Crossing the Arizona line into New Mexico, he put in a similar zoo and tourist attraction north of Highway 66. As before, he constructed phony cliff dweller's ruins, where none had ever existed, in a cave in a sandstone cliff wall. The name "Cave of the Seven Devils," was painted in huge letters over the cave, and visible from the highway. He lived there until his death in February, 1952.

After Miller's departure, his Two Guns buildings were leased to various people. Earl Tinnin of Flagstaff managed the business and ran a restaurant from 1933 to the end of 1935.

Phillip E. Hesch, Santa Fe Railroad signal maintainer at Canyon Diablo station, and Mrs. Cundiff were married December 9, 1934. That year the big trading post at Canyon Diablo burned out. Hesch rescued Depot Agent Rowen from the flaming building barely in the nick of time.

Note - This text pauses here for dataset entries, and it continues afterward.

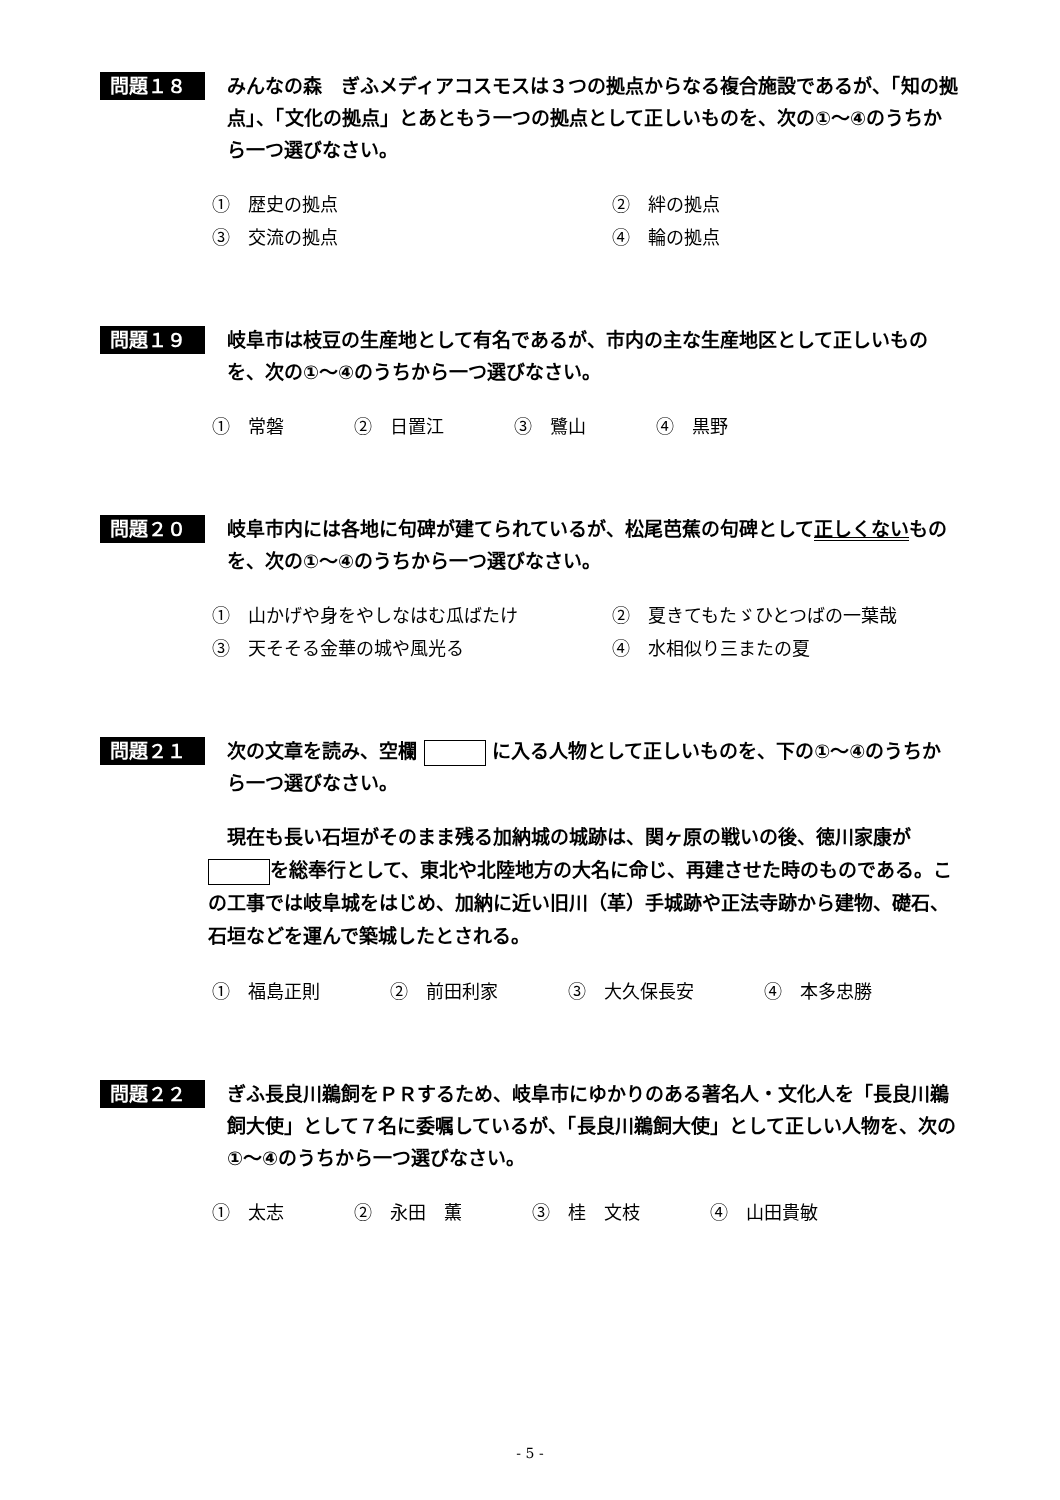問題１８
みんなの森　ぎふメディアコスモスは３つの拠点からなる複合施設であるが、「知の拠点」、「文化の拠点」とあともう一つの拠点として正しいものを、次の①～④のうちから一つ選びなさい。
①　歴史の拠点 ②　絆の拠点 ③　交流の拠点 ④　輪の拠点
問題１９
岐阜市は枝豆の生産地として有名であるが、市内の主な生産地区として正しいものを、次の①～④のうちから一つ選びなさい。
①　常磐 ②　日置江 ③　鷺山 ④　黒野
問題２０
岐阜市内には各地に句碑が建てられているが、松尾芭蕉の句碑として正しくないものを、次の①～④のうちから一つ選びなさい。
①　山かげや身をやしなはむ瓜ばたけ ②　夏きてもたゞひとつばの一葉哉 ③　天そそる金華の城や風光る ④　水相似り三またの夏
問題２１
次の文章を読み、空欄 に入る人物として正しいものを、下の①～④のうちから一つ選びなさい。
　現在も長い石垣がそのまま残る加納城の城跡は、関ヶ原の戦いの後、徳川家康が を総奉行として、東北や北陸地方の大名に命じ、再建させた時のものである。この工事では岐阜城をはじめ、加納に近い旧川（革）手城跡や正法寺跡から建物、礎石、石垣などを運んで築城したとされる。
①　福島正則 ②　前田利家 ③　大久保長安 ④　本多忠勝
問題２２
ぎふ長良川鵜飼をＰＲするため、岐阜市にゆかりのある著名人・文化人を「長良川鵜飼大使」として７名に委嘱しているが、「長良川鵜飼大使」として正しい人物を、次の①～④のうちから一つ選びなさい。
①　太志 ②　永田　薫 ③　桂　文枝 ④　山田貴敏
- 5 -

That same year Mrs. Ray Thomas, with an invalid husband, taught school at Canyon Diablo station. Obtaining a permit, she began constructing a red sandstone home with a flat roof, directly below the Hopi house. She planned to live there with her husband but he had to be confined in an insane asylum and it was never finished.

After Tinnin's lease expired the Heschs took over the Two Guns property to manage it themselves.

The last rerouting of Highway 66 occurred in 1938, still crossing Two Guns land. A new bridge was built over Canyon Diablo downstream from the first one.

Hesch moved two frame buildings to the new highway side. They housed a store, a restaurant and living quarters, with gasoline pumps directly in front. The zoo and lion farm were re-established by him directly behind the store on the brink of the larger gorge.